*Work instruction*. In the data, render every line from the line with "Vergleichsnummer" to the line with "осуществление заветных замыслов.", both included, as a Markdown table with the columns "Row" (a running row number) and "Line" (the line itself). Leave out the pictures and any blank lines.

(Stored data entries)
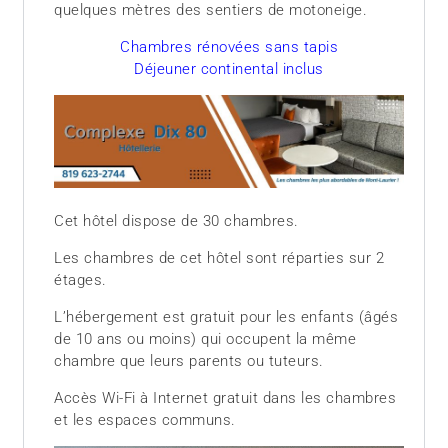
quelques mètres des sentiers de motoneige.
Chambres rénovées sans tapis
Déjeuner continental inclus
Cet hôtel dispose de 30 chambres.
Les chambres de cet hôtel sont réparties sur 2
étages.
L’hébergement est gratuit pour les enfants (âgés
de 10 ans ou moins) qui occupent la même
chambre que leurs parents ou tuteurs.
Accès Wi-Fi à Internet gratuit dans les chambres
et les espaces communs.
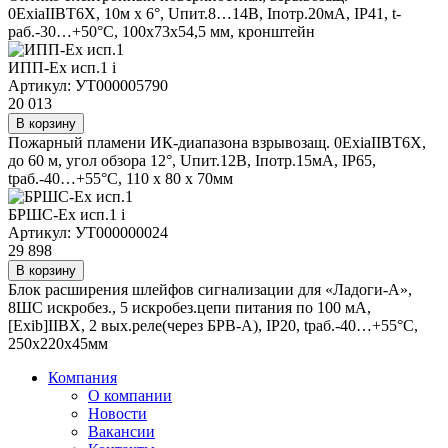
0ExiaIIВТ6Х, 10м х 6°, Uпит.8…14В, Iпотр.20мА, IP41, t-
раб.-30…+50°С, 100х73х54,5 мм, кронштейн
ИПП-Ех исп.1
i
Артикул: УТ000005790
20 013
В корзину
Пожарный пламени ИК-диапазона взрывозащ. 0ExiaIIВТ6Х,
до 60 м, угол обзора 12°, Uпит.12В, Iпотр.15мА, IP65,
tраб.-40…+55°С, 110 х 80 х 70мм
БРШС-Ех исп.1
i
Артикул: УТ000000024
29 898
В корзину
Блок расширения шлейфов сигнализации для «Ладоги-А»,
8ШС искробез., 5 искробез.цепи питания по 100 мА,
[Exib]IIВХ, 2 вых.реле(через БРВ-А), IP20, tраб.-40…+55°С,
250х220х45мм
Компания
О компании
Новости
Вакансии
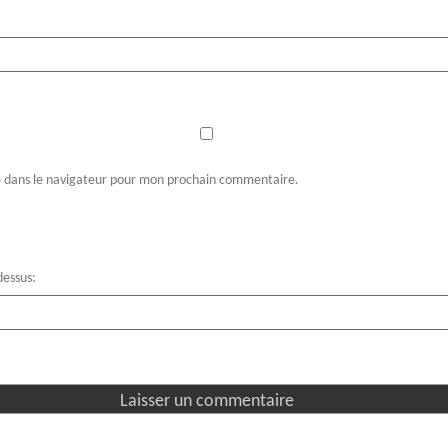
e dans le navigateur pour mon prochain commentaire.
-dessus:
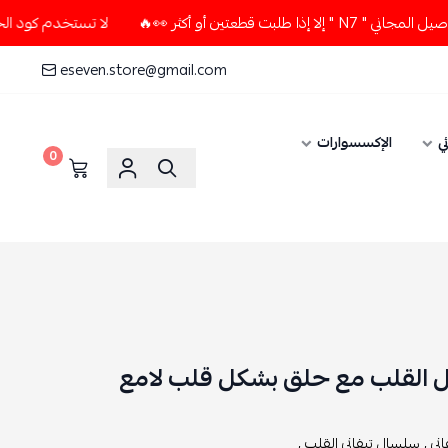
أو أكثر 👀🔥
لا تستخدم كود الخصم و التوصيل المجاني " N7 " إ
eseven.store@gmail.com
ي
الإكسسوارات
0
 القلب مع حلق بشكل قلب لامع
اني ,
سلسال تيفاني القلب ,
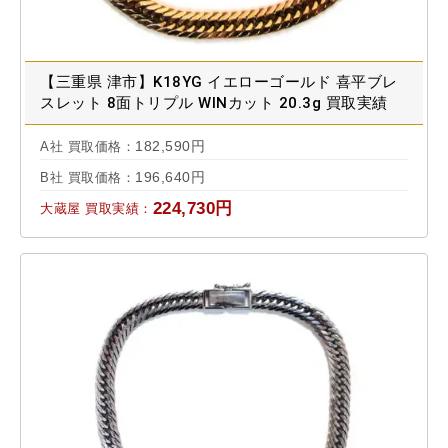
【三重県 津市】K18YG イエローゴールド 喜平ブレ
スレット 8面トリプル WINカット 20.3g 買取実績
2025.01
182,590円
A社 買取価格：
196,640円
B社 買取価格：
224,730円
大蔵屋 買取実績：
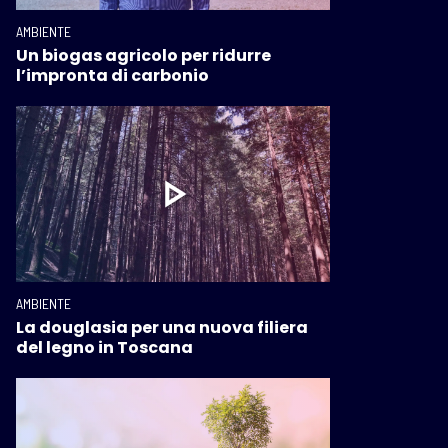
AMBIENTE
Un biogas agricolo per ridurre
l’impronta di carbonio
AMBIENTE
La douglasia per una nuova filiera
del legno in Toscana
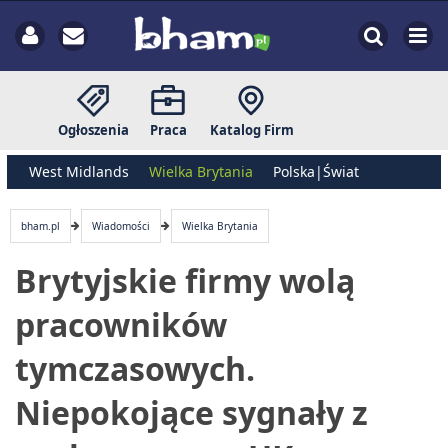
Ogłoszenia
Praca
Katalog Firm
West Midlands
Wielka Brytania
Polska|Świat
bham.pl
Wiadomości
Wielka Brytania
Brytyjskie firmy wolą
pracowników
tymczasowych.
Niepokojące sygnały z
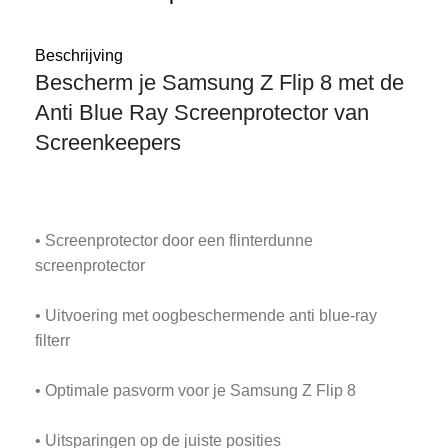
Beschrijving
Bescherm je Samsung Z Flip 8 met de
Anti Blue Ray Screenprotector van
Screenkeepers
• Screenprotector door een flinterdunne
screenprotector
• Uitvoering met oogbeschermende anti blue-ray
filterr
• Optimale pasvorm voor je Samsung Z Flip 8
• Uitsparingen op de juiste posities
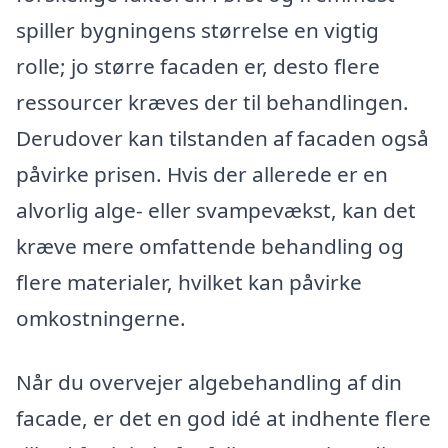
spiller bygningens størrelse en vigtig
rolle; jo større facaden er, desto flere
ressourcer kræves der til behandlingen.
Derudover kan tilstanden af facaden også
påvirke prisen. Hvis der allerede er en
alvorlig alge- eller svampevækst, kan det
kræve mere omfattende behandling og
flere materialer, hvilket kan påvirke
omkostningerne.
Når du overvejer algebehandling af din
facade, er det en god idé at indhente flere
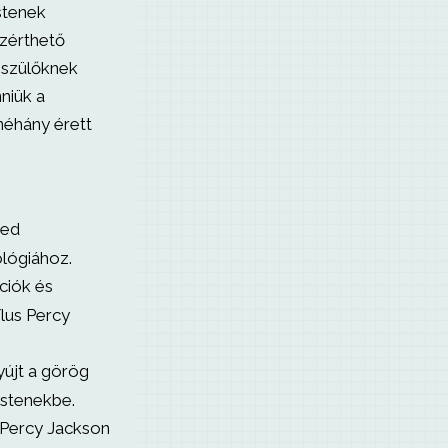
istenek
zérthető
 szülőknek
niük a
néhány érett
yed
lógiához.
ciók és
ílus Percy
yújt a görög
istenekbe.
 Percy Jackson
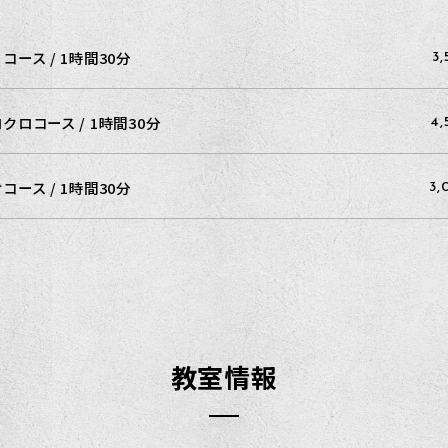
コース / 1時間30分
3
クロコース / 1時間30分
4
コース / 1時間30分
3
教室情報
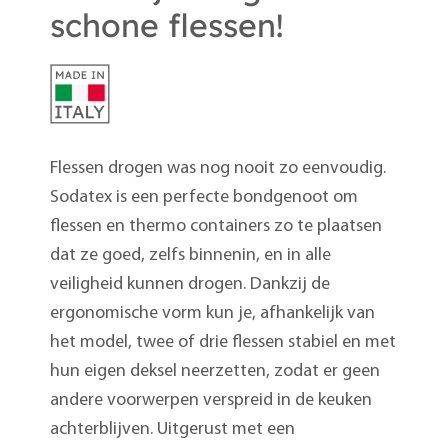
schone flessen!
Flessen drogen was nog nooit zo eenvoudig.
Sodatex is een perfecte bondgenoot om
flessen en thermo containers zo te plaatsen
dat ze goed, zelfs binnenin, en in alle
veiligheid kunnen drogen. Dankzij de
ergonomische vorm kun je, afhankelijk van
het model, twee of drie flessen stabiel en met
hun eigen deksel neerzetten, zodat er geen
andere voorwerpen verspreid in de keuken
achterblijven. Uitgerust met een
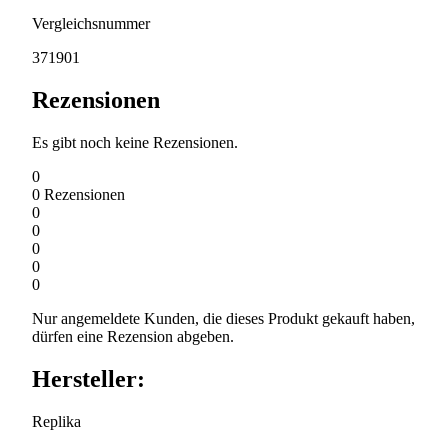
Vergleichsnummer
371901
Rezensionen
Es gibt noch keine Rezensionen.
0
0
Rezensionen
0
0
0
0
0
Nur angemeldete Kunden, die dieses Produkt gekauft haben,
dürfen eine Rezension abgeben.
Hersteller:
Replika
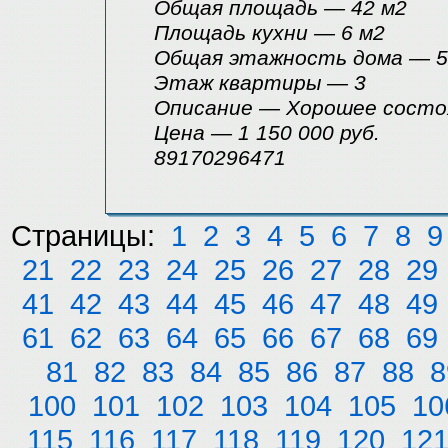
Общая площадь — 42 м2
Площадь кухни — 6 м2
Общая этажность дома — 5
Этаж квартиры — 3
Описание — Хорошее состоян
Цена — 1 150 000 руб.
89170296471
Страницы:
1
2
3
4
5
6
7
8
9
21
22
23
24
25
26
27
28
29
41
42
43
44
45
46
47
48
49
61
62
63
64
65
66
67
68
69
81
82
83
84
85
86
87
88
8
100
101
102
103
104
105
10
115
116
117
118
119
120
12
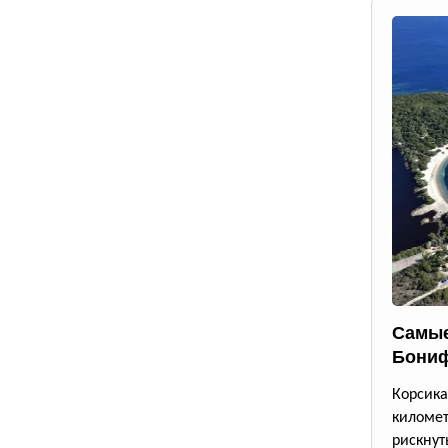
Самые
Бони
Корсик
киломе
рискнут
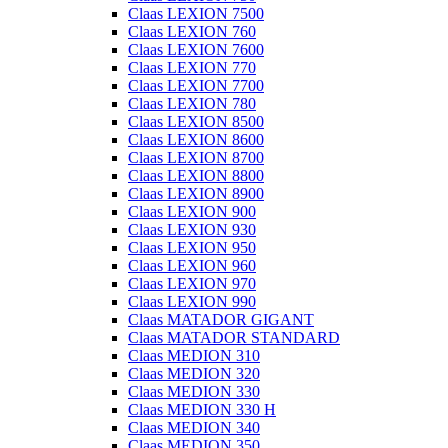
Claas LEXION 7500
Claas LEXION 760
Claas LEXION 7600
Claas LEXION 770
Claas LEXION 7700
Claas LEXION 780
Claas LEXION 8500
Claas LEXION 8600
Claas LEXION 8700
Claas LEXION 8800
Claas LEXION 8900
Claas LEXION 900
Claas LEXION 930
Claas LEXION 950
Claas LEXION 960
Claas LEXION 970
Claas LEXION 990
Claas MATADOR GIGANT
Claas MATADOR STANDARD
Claas MEDION 310
Claas MEDION 320
Claas MEDION 330
Claas MEDION 330 H
Claas MEDION 340
Claas MEDION 350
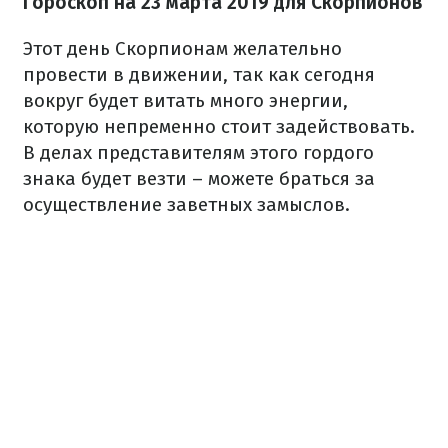
Гороскоп на 23 марта 2019 для Скорпионов
Этот день Скорпионам желательно
провести в движении, так как сегодня
вокруг будет витать много энергии,
которую непременно стоит задействовать.
В делах представителям этого гордого
знака будет везти – можете браться за
осуществление заветных замыслов.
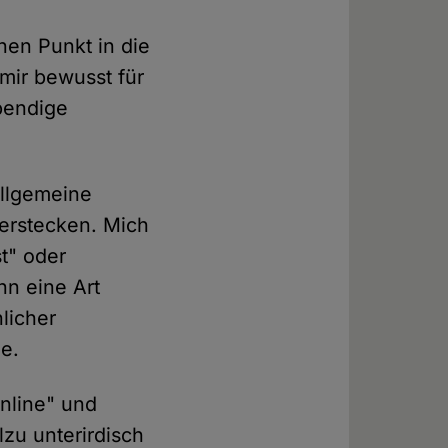
en Punkt in die
mir bewusst für
bendige
allgemeine
erstecken. Mich
t" oder
nn eine Art
licher
he.
Online" und
lzu unterirdisch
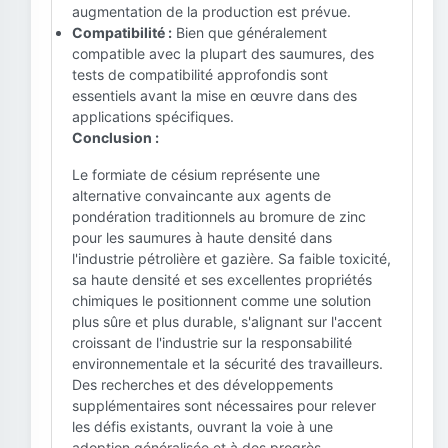
augmentation de la production est prévue.
Compatibilité :
Bien que généralement
compatible avec la plupart des saumures, des
tests de compatibilité approfondis sont
essentiels avant la mise en œuvre dans des
applications spécifiques.
Conclusion :
Le formiate de césium représente une
alternative convaincante aux agents de
pondération traditionnels au bromure de zinc
pour les saumures à haute densité dans
l'industrie pétrolière et gazière. Sa faible toxicité,
sa haute densité et ses excellentes propriétés
chimiques le positionnent comme une solution
plus sûre et plus durable, s'alignant sur l'accent
croissant de l'industrie sur la responsabilité
environnementale et la sécurité des travailleurs.
Des recherches et des développements
supplémentaires sont nécessaires pour relever
les défis existants, ouvrant la voie à une
adoption généralisée et à des progrès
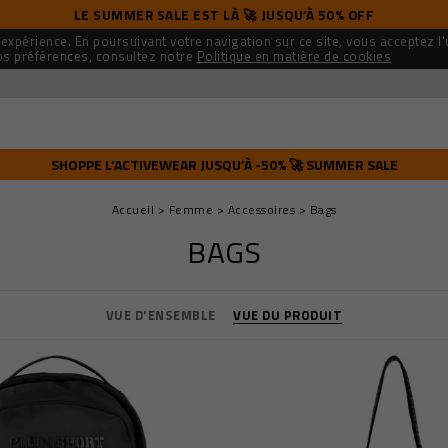
LE SUMMER SALE EST LÀ 🚀 JUSQU’À 50% OFF
 expérience. En poursuivant votre navigation sur ce site, vous acceptez l'
os préférences, consultez notre
Politique en matière de cookies
SHOPPE L’ACTIVEWEAR JUSQU’À -50% 🚀 SUMMER SALE
Accueil
Femme
Accessoires
Bags
BAGS
VUE D'ENSEMBLE
VUE DU PRODUIT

*Result for this exercise*.
| Row | Line |
|---|---|
| 1 | Vergleichsnummer |
| 2 | 371901 |
| 3 | Rezensionen |
| 4 | Es gibt noch keine Rezensionen. |
| 5 | 0 |
| 6 | 0 |
| 7 | Rezensionen |
| 8 | 0 |
| 9 | 0 |
| 10 | 0 |
| 11 | 0 |
| 12 | 0 |
| 13 | Nur angemeldete Kunden, die dieses Produkt gekauft haben, |
| 14 | dürfen eine Rezension abgeben. |
| 15 | Hersteller: |
| 16 | Replika |
| 17 | Общая площадь — 42 м2 |
| 18 | Площадь кухни — 6 м2 |
| 19 | Общая этажность дома — 5 |
| 20 | Этаж квартиры — 3 |
| 21 | Описание — Хорошее состоян |
| 22 | Цена — 1 150 000 руб. |
| 23 | 89170296471 |
| 24 | Страницы: |
| 25 | 1 |
| 26 | 2 |
| 27 | 3 |
| 28 | 4 |
| 29 | 5 |
| 30 | 6 |
| 31 | 7 |
| 32 | 8 |
| 33 | 9 |
| 34 | 21 |
| 35 | 22 |
| 36 | 23 |
| 37 | 24 |
| 38 | 25 |
| 39 | 26 |
| 40 | 27 |
| 41 | 28 |
| 42 | 29 |
| 43 | 41 |
| 44 | 42 |
| 45 | 43 |
| 46 | 44 |
| 47 | 45 |
| 48 | 46 |
| 49 | 47 |
| 50 | 48 |
| 51 | 49 |
| 52 | 61 |
| 53 | 62 |
| 54 | 63 |
| 55 | 64 |
| 56 | 65 |
| 57 | 66 |
| 58 | 67 |
| 59 | 68 |
| 60 | 69 |
| 61 | 81 |
| 62 | 82 |
| 63 | 83 |
| 64 | 84 |
| 65 | 85 |
| 66 | 86 |
| 67 | 87 |
| 68 | 88 |
| 69 | 8 |
| 70 | 100 |
| 71 | 101 |
| 72 | 102 |
| 73 | 103 |
| 74 | 104 |
| 75 | 105 |
| 76 | 10 |
| 77 | 115 |
| 78 | 116 |
| 79 | 117 |
| 80 | 118 |
| 81 | 119 |
| 82 | 120 |
| 83 | 12 |
| 84 | Самые |
| 85 | Бони |
| 86 | Корсик |
| 87 | киломе |
| 88 | рискнут |
| 89 | Claas LEXION 7500 |
| 90 | Claas LEXION 760 |
| 91 | Claas LEXION 7600 |
| 92 | Claas LEXION 770 |
| 93 | Claas LEXION 7700 |
| 94 | Claas LEXION 780 |
| 95 | Claas LEXION 8500 |
| 96 | Claas LEXION 8600 |
| 97 | Claas LEXION 8700 |
| 98 | Claas LEXION 8800 |
| 99 | Claas LEXION 8900 |
| 100 | Claas LEXION 900 |
| 101 | Claas LEXION 930 |
| 102 | Claas LEXION 950 |
| 103 | Claas LEXION 960 |
| 104 | Claas LEXION 970 |
| 105 | Claas LEXION 990 |
| 106 | Claas MATADOR GIGANT |
| 107 | Claas MATADOR STANDARD |
| 108 | Claas MEDION 310 |
| 109 | Claas MEDION 320 |
| 110 | Claas MEDION 330 |
| 111 | Claas MEDION 330 H |
| 112 | Claas MEDION 340 |
| 113 | Claas MEDION 350 |
| 114 | Гороскоп на 23 марта 2019 для Скорпионов |
| 115 | Этот день Скорпионам желательно |
| 116 | провести в движении, так как сегодня |
| 117 | вокруг будет витать много энергии, |
| 118 | которую непременно стоит задействовать. |
| 119 | В делах представителям этого гордого |
| 120 | знака будет везти – можете браться за |
| 121 | осуществление заветных замыслов. |